All these possibilities, all these choices—that’s what a first draft is full of. It seems like every few pages offer some new crossroads. If you think about it too much, you’ll freeze at those places. But let’s say everything goes well and you don’t freeze; you’ll still have a lot of difficult choices. Going down one road always means you won’t be going down another. What interesting things might you have come to if you had gone down the other? Alas, one of the unfortunate limitations of being a writer and human is you’ll never know.
But writing a novel is all about choices and many of those choices, in a first draft, are intuitive. Of course you can always backtrack a bit if you feel you really did go down a wrong road. Sometimes you should. Sometimes though you should just force yourself on. I’m working on a first draft now while I let something set for four or five weeks. I found myself writing a scene that doesn’t seem to fit. I considered going back but then I decided just to push on.

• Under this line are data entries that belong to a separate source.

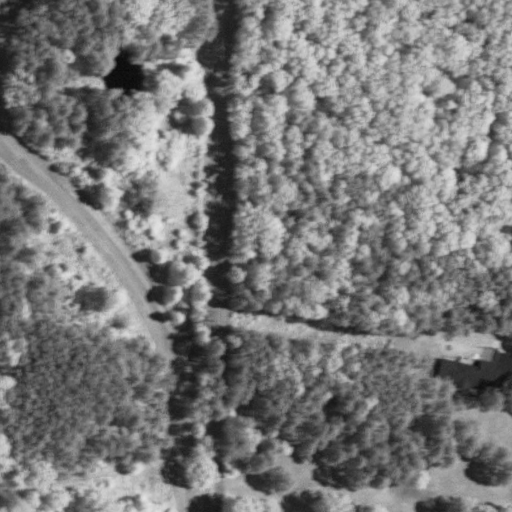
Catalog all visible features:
road: (142, 302)
building: (468, 372)
road: (492, 386)
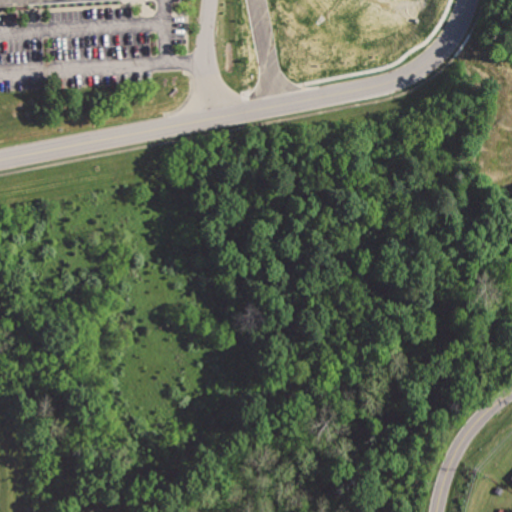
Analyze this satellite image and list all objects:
building: (15, 1)
building: (43, 2)
road: (81, 24)
road: (163, 31)
road: (259, 57)
road: (207, 62)
road: (103, 66)
road: (259, 116)
road: (463, 444)
building: (511, 477)
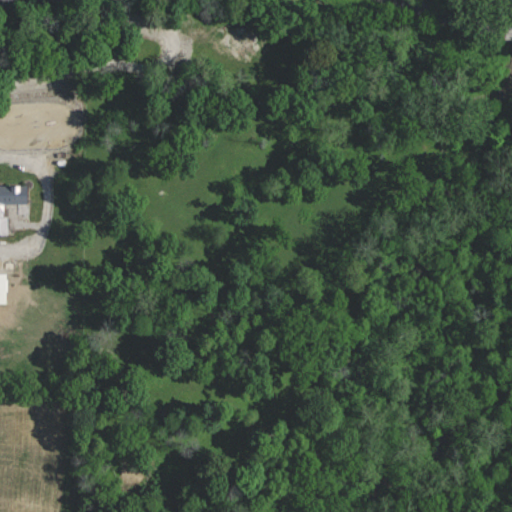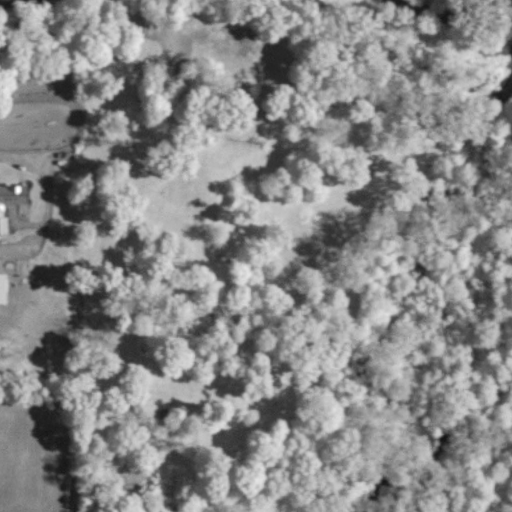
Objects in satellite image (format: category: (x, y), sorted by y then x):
road: (258, 1)
road: (145, 105)
building: (11, 200)
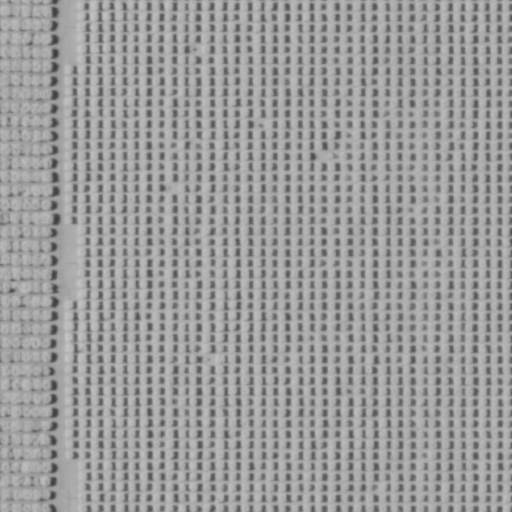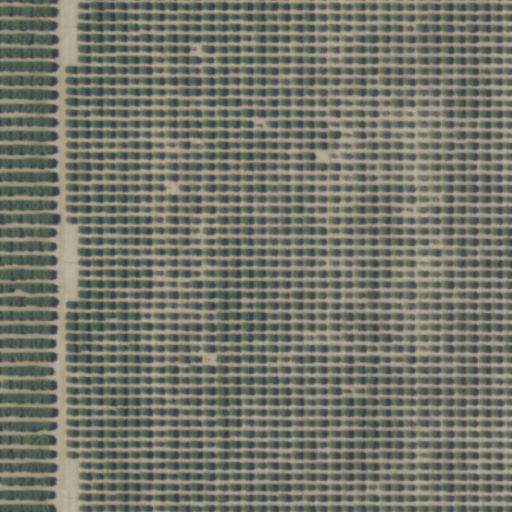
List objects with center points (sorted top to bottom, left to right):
crop: (255, 255)
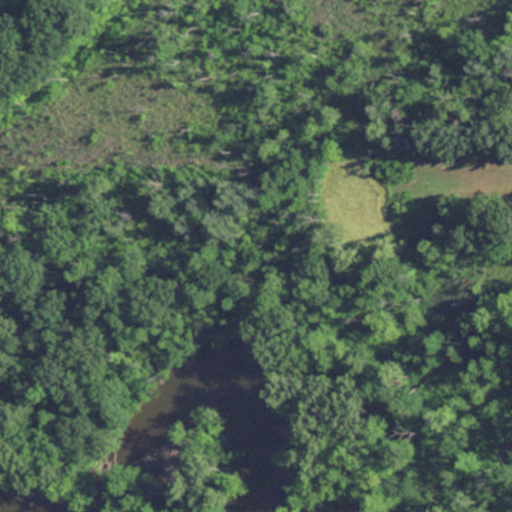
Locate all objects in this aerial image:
river: (174, 400)
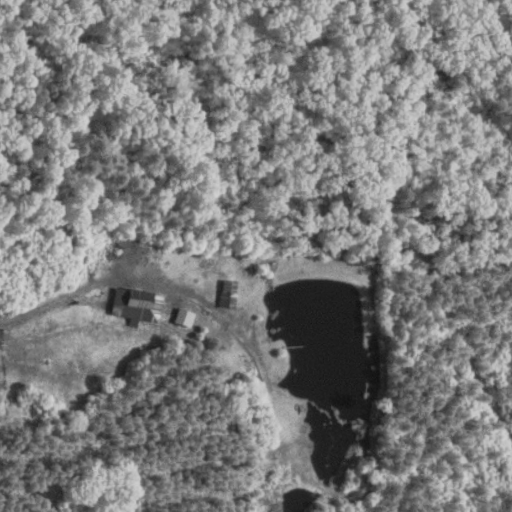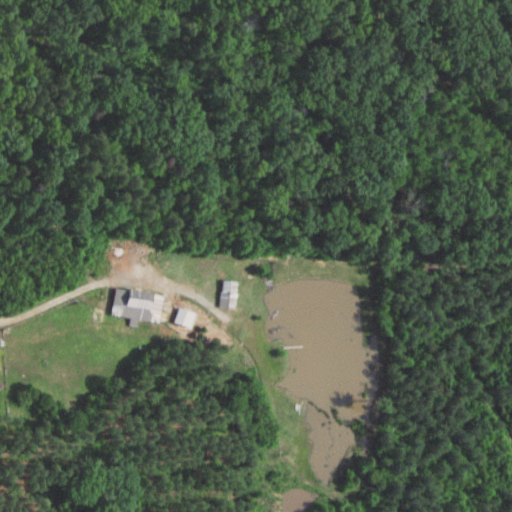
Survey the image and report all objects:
road: (67, 294)
building: (138, 305)
building: (185, 316)
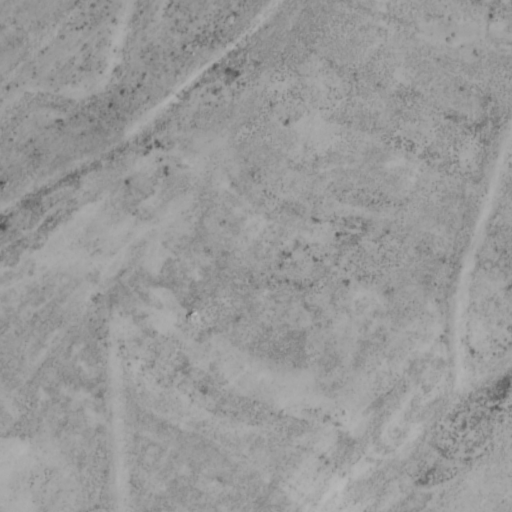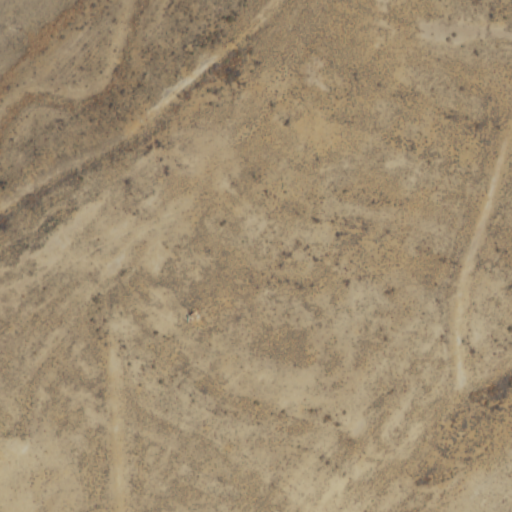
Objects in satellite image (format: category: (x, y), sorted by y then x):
quarry: (274, 273)
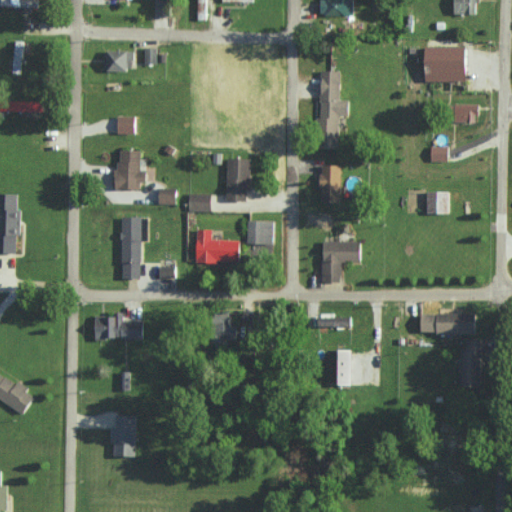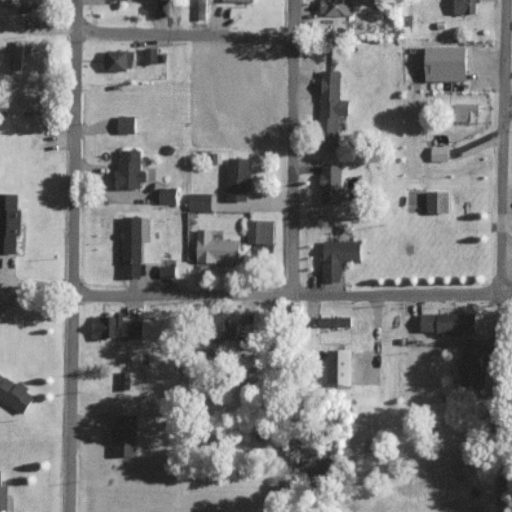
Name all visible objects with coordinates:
building: (20, 2)
building: (465, 6)
building: (163, 7)
building: (338, 7)
road: (181, 38)
building: (151, 55)
building: (18, 56)
building: (119, 60)
building: (448, 63)
building: (22, 105)
road: (507, 105)
building: (332, 108)
building: (466, 112)
building: (127, 124)
road: (501, 146)
road: (289, 148)
building: (440, 153)
building: (130, 169)
building: (238, 178)
building: (332, 183)
building: (168, 195)
building: (200, 201)
building: (439, 202)
building: (9, 222)
building: (260, 236)
building: (132, 246)
building: (217, 247)
road: (75, 256)
building: (339, 258)
building: (168, 271)
road: (293, 296)
building: (335, 320)
building: (449, 322)
building: (226, 326)
building: (118, 327)
building: (473, 362)
building: (341, 367)
building: (125, 380)
building: (15, 393)
road: (503, 402)
building: (125, 434)
building: (4, 493)
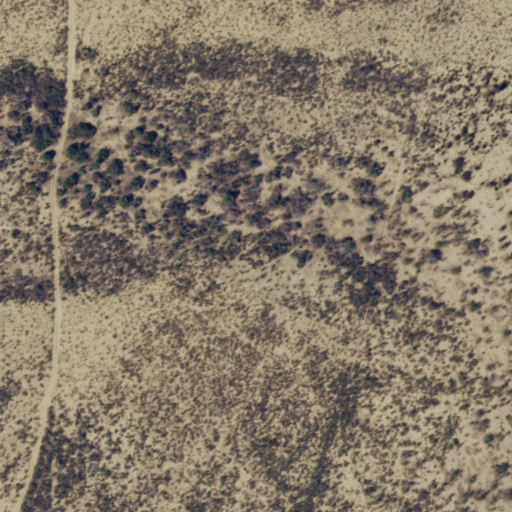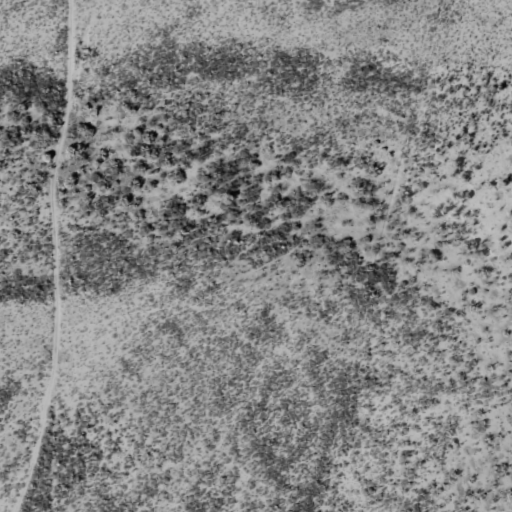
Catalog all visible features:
road: (43, 256)
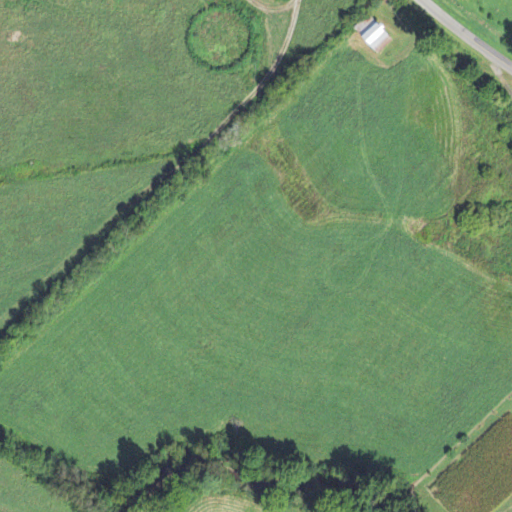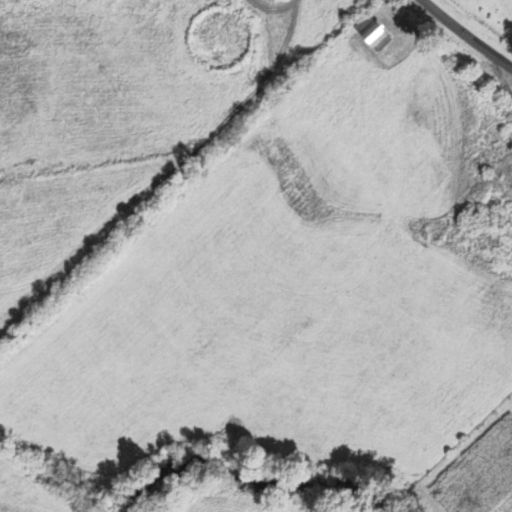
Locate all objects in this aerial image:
road: (467, 34)
building: (381, 38)
river: (239, 458)
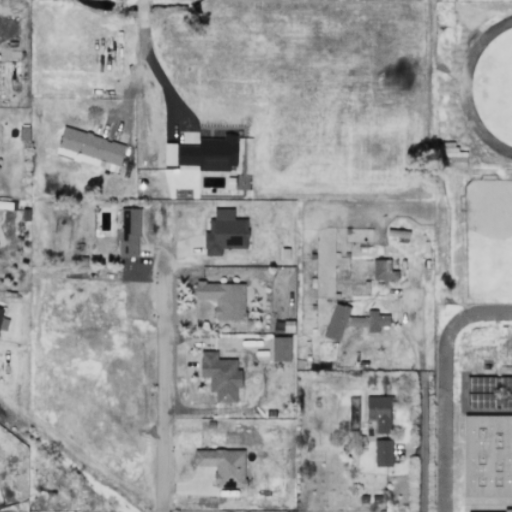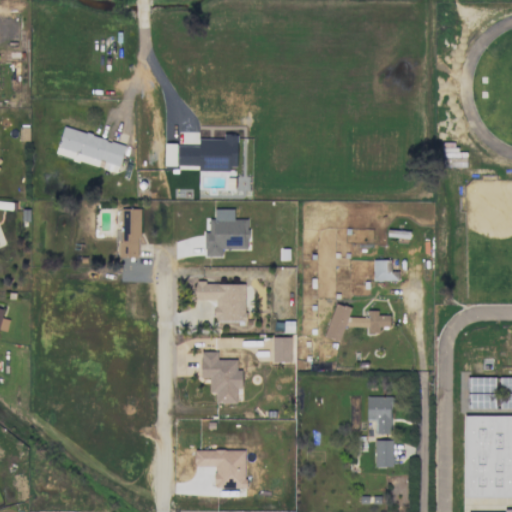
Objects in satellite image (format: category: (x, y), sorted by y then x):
road: (453, 1)
road: (144, 15)
road: (143, 46)
road: (167, 91)
building: (89, 149)
building: (209, 153)
building: (452, 156)
building: (224, 233)
building: (128, 234)
building: (382, 270)
building: (223, 299)
building: (353, 320)
building: (3, 321)
building: (280, 349)
building: (220, 376)
building: (481, 385)
road: (168, 393)
building: (379, 412)
road: (427, 444)
building: (382, 453)
building: (487, 455)
building: (222, 466)
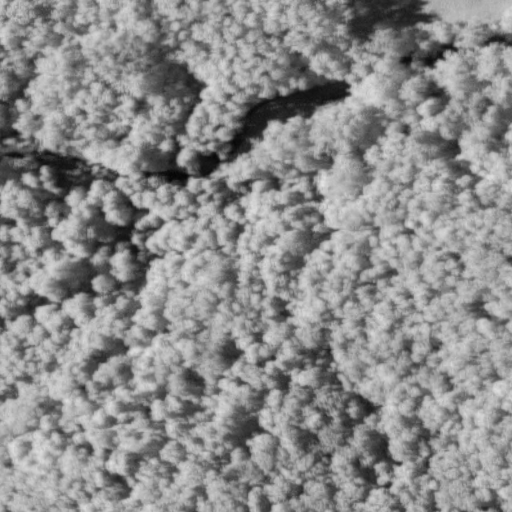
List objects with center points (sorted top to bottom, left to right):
road: (26, 15)
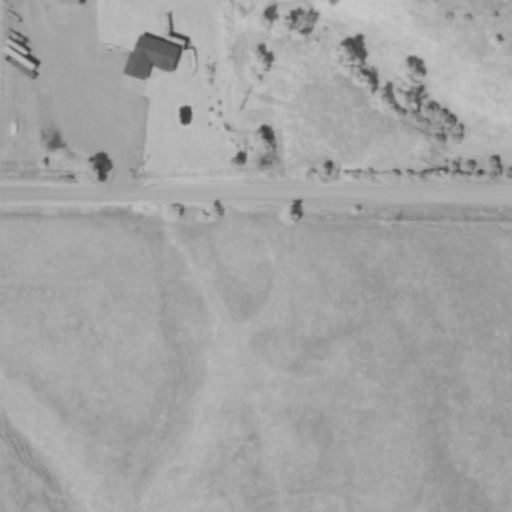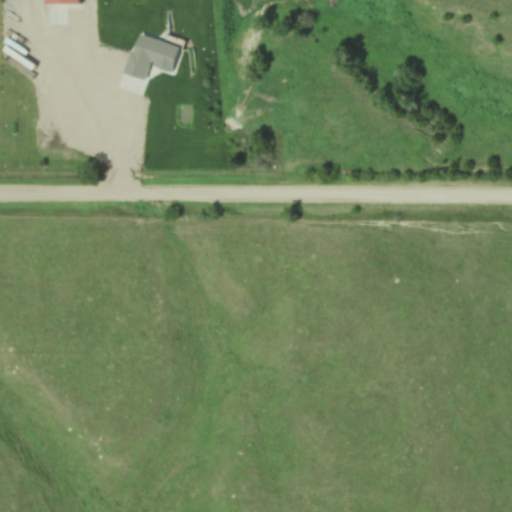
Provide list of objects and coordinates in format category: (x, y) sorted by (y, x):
building: (179, 106)
road: (256, 198)
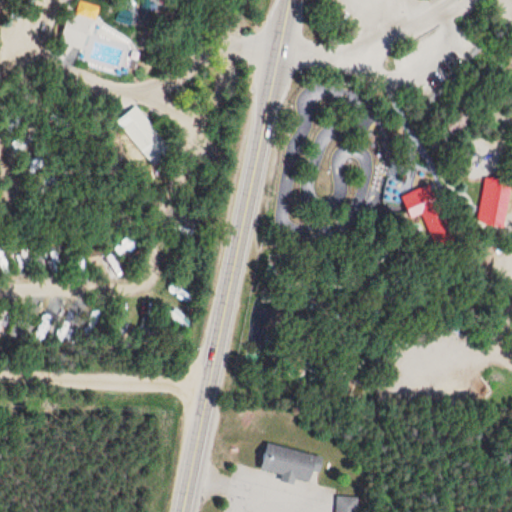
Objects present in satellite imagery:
building: (74, 23)
road: (395, 32)
road: (43, 42)
building: (140, 132)
raceway: (338, 170)
road: (3, 201)
building: (490, 201)
building: (124, 247)
road: (229, 256)
building: (171, 287)
road: (101, 378)
building: (422, 390)
building: (285, 462)
building: (342, 504)
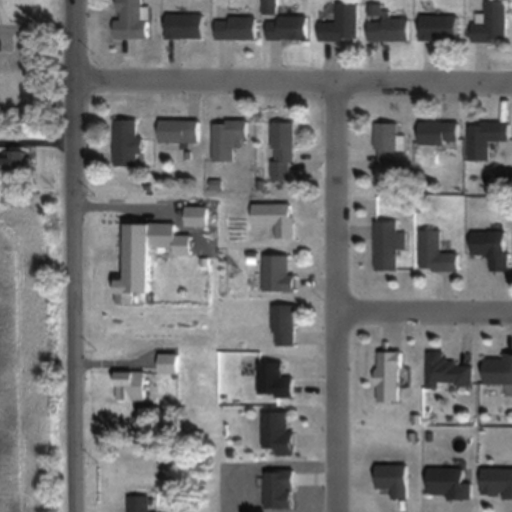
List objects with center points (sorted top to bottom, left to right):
building: (133, 19)
building: (491, 22)
building: (342, 23)
building: (186, 25)
building: (237, 26)
building: (288, 27)
building: (439, 27)
building: (389, 29)
road: (292, 85)
building: (180, 129)
building: (439, 133)
building: (486, 137)
building: (229, 139)
building: (388, 141)
building: (129, 142)
building: (283, 151)
building: (16, 160)
building: (277, 217)
building: (389, 244)
building: (492, 247)
building: (437, 252)
building: (145, 254)
road: (74, 255)
building: (279, 272)
road: (338, 298)
road: (425, 310)
building: (285, 324)
crop: (33, 352)
building: (170, 363)
building: (498, 368)
building: (448, 371)
building: (389, 375)
building: (132, 384)
building: (279, 432)
building: (498, 482)
building: (450, 483)
building: (140, 503)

I think sometimes you just have to go with that first instinct, you have to be bold. Maybe you’ll throw the scene out in revision, but writing it may provide you with some benefits you can’t see. Maybe it will help you make necessary connections in your story or be some piece of back-story that illuminates a character for you at a critical moment. Everything that goes into a first draft will have to be scrutinized in later drafts, but I think it’s better to push on many times and just be aware that you worried about the scene a little in the first draft. It’s better to make those bold choices and see where they take you.